Vu les autres pièces du dossier ;
Vu :
— le code des transports ;
— le code de justice administrative.
Les parties ont été régulièrement averties du jour de l’audience.
Ont été entendus au cours de l’audience publique :
— le rapport de Mme Bollon,
— et les conclusions de M. Panighel, rapporteur public.
Considérant ce qui suit :
1. Par une décision du 2 décembre 2021, le préfet de la région Auvergne-Rhône-Alpes a refusé d’autoriser l’exercice de la profession de transporteur public routier de marchandises de la société par actions simplifiée unipersonnelle (SASU) Transports MD Express dont M. B est le dirigeant, au motif que l’intéressé ne remplissait pas la condition d’honorabilité professionnelle exigée par les dispositions des articles R. 3211-25 et R. 3211-27 du code des transports. Par la présente requête, M. B demande au tribunal d’annuler cette décision.

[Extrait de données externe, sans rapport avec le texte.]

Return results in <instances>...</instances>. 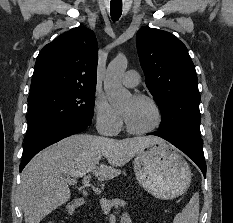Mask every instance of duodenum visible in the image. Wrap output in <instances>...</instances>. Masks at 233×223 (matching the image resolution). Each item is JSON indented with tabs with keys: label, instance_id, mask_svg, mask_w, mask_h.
Returning a JSON list of instances; mask_svg holds the SVG:
<instances>
[{
	"label": "duodenum",
	"instance_id": "1",
	"mask_svg": "<svg viewBox=\"0 0 233 223\" xmlns=\"http://www.w3.org/2000/svg\"><path fill=\"white\" fill-rule=\"evenodd\" d=\"M85 203L84 198H77L74 199L73 201H71L68 205H67V212L69 215H73L75 213V211L81 207L83 204ZM121 223H123V221H121Z\"/></svg>",
	"mask_w": 233,
	"mask_h": 223
}]
</instances>
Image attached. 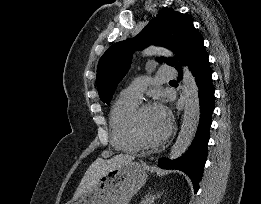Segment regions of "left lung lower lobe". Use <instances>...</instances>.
Returning a JSON list of instances; mask_svg holds the SVG:
<instances>
[{"label": "left lung lower lobe", "mask_w": 261, "mask_h": 204, "mask_svg": "<svg viewBox=\"0 0 261 204\" xmlns=\"http://www.w3.org/2000/svg\"><path fill=\"white\" fill-rule=\"evenodd\" d=\"M182 61L190 68L199 89L200 119L198 130L189 150L182 157L173 161L162 158L158 165L164 169H176L185 172L192 180L196 193L199 189V182L203 176V167L207 158L211 115L215 104L212 72L203 38L199 33L193 37ZM176 69L179 72L178 80L180 81L182 79L180 65Z\"/></svg>", "instance_id": "1"}]
</instances>
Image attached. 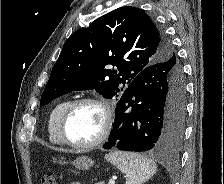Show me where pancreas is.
<instances>
[{
	"label": "pancreas",
	"instance_id": "cf45deb5",
	"mask_svg": "<svg viewBox=\"0 0 224 184\" xmlns=\"http://www.w3.org/2000/svg\"><path fill=\"white\" fill-rule=\"evenodd\" d=\"M95 184H102L101 182L95 183Z\"/></svg>",
	"mask_w": 224,
	"mask_h": 184
}]
</instances>
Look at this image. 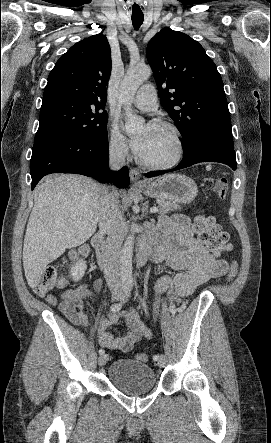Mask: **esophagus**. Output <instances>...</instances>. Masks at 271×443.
I'll use <instances>...</instances> for the list:
<instances>
[{"label": "esophagus", "mask_w": 271, "mask_h": 443, "mask_svg": "<svg viewBox=\"0 0 271 443\" xmlns=\"http://www.w3.org/2000/svg\"><path fill=\"white\" fill-rule=\"evenodd\" d=\"M130 180L134 185L142 186L143 184H145V182H142L140 180V173L136 169L130 170Z\"/></svg>", "instance_id": "obj_1"}]
</instances>
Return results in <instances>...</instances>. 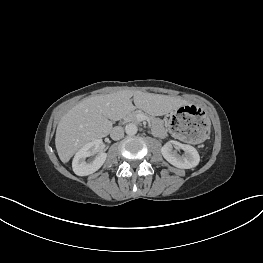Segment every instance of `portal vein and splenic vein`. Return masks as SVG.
Instances as JSON below:
<instances>
[{
  "label": "portal vein and splenic vein",
  "instance_id": "portal-vein-and-splenic-vein-1",
  "mask_svg": "<svg viewBox=\"0 0 263 263\" xmlns=\"http://www.w3.org/2000/svg\"><path fill=\"white\" fill-rule=\"evenodd\" d=\"M139 120H147V117L145 116V115H143V114H141L140 116H139Z\"/></svg>",
  "mask_w": 263,
  "mask_h": 263
}]
</instances>
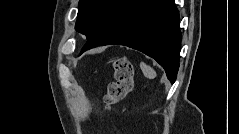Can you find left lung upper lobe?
<instances>
[{
	"mask_svg": "<svg viewBox=\"0 0 239 134\" xmlns=\"http://www.w3.org/2000/svg\"><path fill=\"white\" fill-rule=\"evenodd\" d=\"M124 0H80L75 29L87 39L100 31Z\"/></svg>",
	"mask_w": 239,
	"mask_h": 134,
	"instance_id": "left-lung-upper-lobe-1",
	"label": "left lung upper lobe"
}]
</instances>
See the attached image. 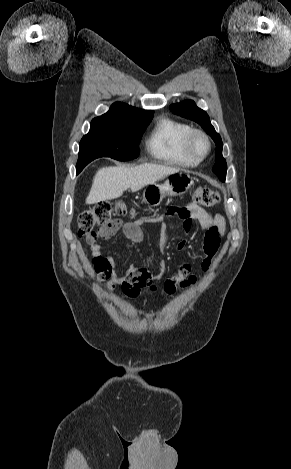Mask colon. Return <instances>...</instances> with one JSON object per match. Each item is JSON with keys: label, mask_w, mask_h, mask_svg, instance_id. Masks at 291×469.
<instances>
[{"label": "colon", "mask_w": 291, "mask_h": 469, "mask_svg": "<svg viewBox=\"0 0 291 469\" xmlns=\"http://www.w3.org/2000/svg\"><path fill=\"white\" fill-rule=\"evenodd\" d=\"M195 203L214 207L220 202V194L213 189L200 187L193 194ZM177 212L175 209H169L168 213ZM131 211L122 201H102L97 203L92 209L84 211L78 219V233L87 237L90 241H98L108 232V226L113 216H126ZM94 267L97 271L107 268V264L101 259H93Z\"/></svg>", "instance_id": "5ec220e1"}]
</instances>
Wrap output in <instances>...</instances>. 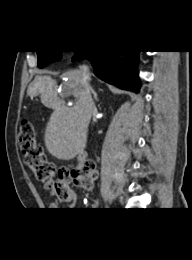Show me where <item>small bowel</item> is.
I'll return each instance as SVG.
<instances>
[{"mask_svg":"<svg viewBox=\"0 0 192 260\" xmlns=\"http://www.w3.org/2000/svg\"><path fill=\"white\" fill-rule=\"evenodd\" d=\"M77 196L75 191L71 190L69 196L65 200L54 201L50 204L51 210H57L61 203H64L68 208H72L76 202Z\"/></svg>","mask_w":192,"mask_h":260,"instance_id":"obj_1","label":"small bowel"}]
</instances>
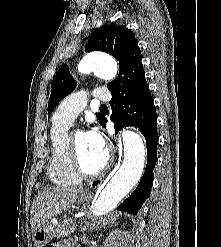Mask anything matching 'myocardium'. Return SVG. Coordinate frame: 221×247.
<instances>
[{"mask_svg":"<svg viewBox=\"0 0 221 247\" xmlns=\"http://www.w3.org/2000/svg\"><path fill=\"white\" fill-rule=\"evenodd\" d=\"M78 132H81V131H78ZM81 133H83V132H81ZM69 148H70V156H71L73 168L80 178H84V179L96 178V177L102 175L110 166L111 154L109 151H106L105 160H104L102 166L94 172H87L84 169L82 162L80 160L74 134L69 138Z\"/></svg>","mask_w":221,"mask_h":247,"instance_id":"1","label":"myocardium"}]
</instances>
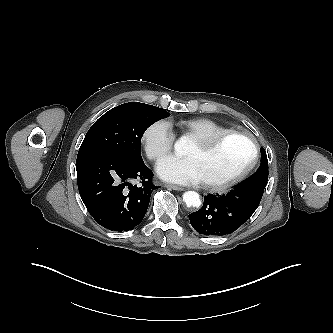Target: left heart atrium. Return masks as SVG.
Here are the masks:
<instances>
[{"instance_id":"39dd6f15","label":"left heart atrium","mask_w":333,"mask_h":333,"mask_svg":"<svg viewBox=\"0 0 333 333\" xmlns=\"http://www.w3.org/2000/svg\"><path fill=\"white\" fill-rule=\"evenodd\" d=\"M157 172L164 180L195 185L202 182V176L196 162L190 157L168 156L157 165Z\"/></svg>"}]
</instances>
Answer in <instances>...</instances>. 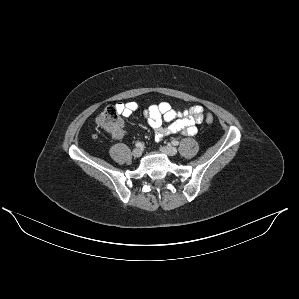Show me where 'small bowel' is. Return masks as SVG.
<instances>
[{
	"mask_svg": "<svg viewBox=\"0 0 299 299\" xmlns=\"http://www.w3.org/2000/svg\"><path fill=\"white\" fill-rule=\"evenodd\" d=\"M117 111L124 117H130L139 109L135 101L118 102L114 105ZM144 115L154 131L157 141H160L172 134L181 133L186 136H193L197 132L196 124L204 119V110L201 106H193L184 110H175L168 102H160L148 106ZM164 122L169 123L164 125ZM126 131L121 129L118 133L112 134L114 139H121Z\"/></svg>",
	"mask_w": 299,
	"mask_h": 299,
	"instance_id": "c3829d8e",
	"label": "small bowel"
}]
</instances>
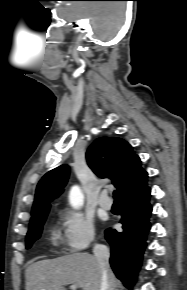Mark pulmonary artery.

2. Aux termes de l’article L. 3211-1 du code des transports : « L’exercice des professions de transporteur public routier de marchandises, y compris de déménagement, ou de loueur de véhicules industriels avec conducteur peut être subordonné, selon des modalités fixées par décret en Conseil d’Etat, à des conditions d’établissement, d’honorabilité professionnelle, de capacité financière et de capacité professionnelle ainsi qu’à l’inscription à un registre tenu par les autorités de l’Etat. () ». L’article R. 3211-24 du même code dispose : " Il doit être satisfait à l’exigence d’honorabilité professionnelle par : () / 2° Les personnes physiques suivantes : () / f) Le président et les dirigeants des sociétés par actions simplifiées ; () « . L’article suivant précise : » Les personnes physiques mentionnées à l’article R. 3211-24 qui souhaitent créer une activité de transport, diriger une entreprise de transport ou devenir gestionnaire de transport ne satisfont pas à l’exigence d’honorabilité professionnelle lorsqu’elles ont fait l’objet de plusieurs des condamnations mentionnées à l’article R. 3211-27. « . Enfin, aux termes de l’article R. 3211-27 du même code, dans sa version applicable au litige, : » Les personnes mentionnées à l’article R. 3211-24 peuvent perdre l’honorabilité professionnelle lorsqu’elles ont fait l’objet : / () 2° Soit de plusieurs condamnations mentionnées au bulletin n° 2 du casier judiciaire pour l’une des infractions suivantes : / () e) Infractions mentionnées aux articles L. 221-2, L. 223-5, L. 224-16 à L. 224-18, L. 231-1, L. 233-1, L. 233-2, L. 234-1, L. 234-8, L. 235-1, L. 235-3, L. 317-1 à L. 317-4, L. 325-3-1, L. 412-1 et L. 413-1 du code de la route ; () ".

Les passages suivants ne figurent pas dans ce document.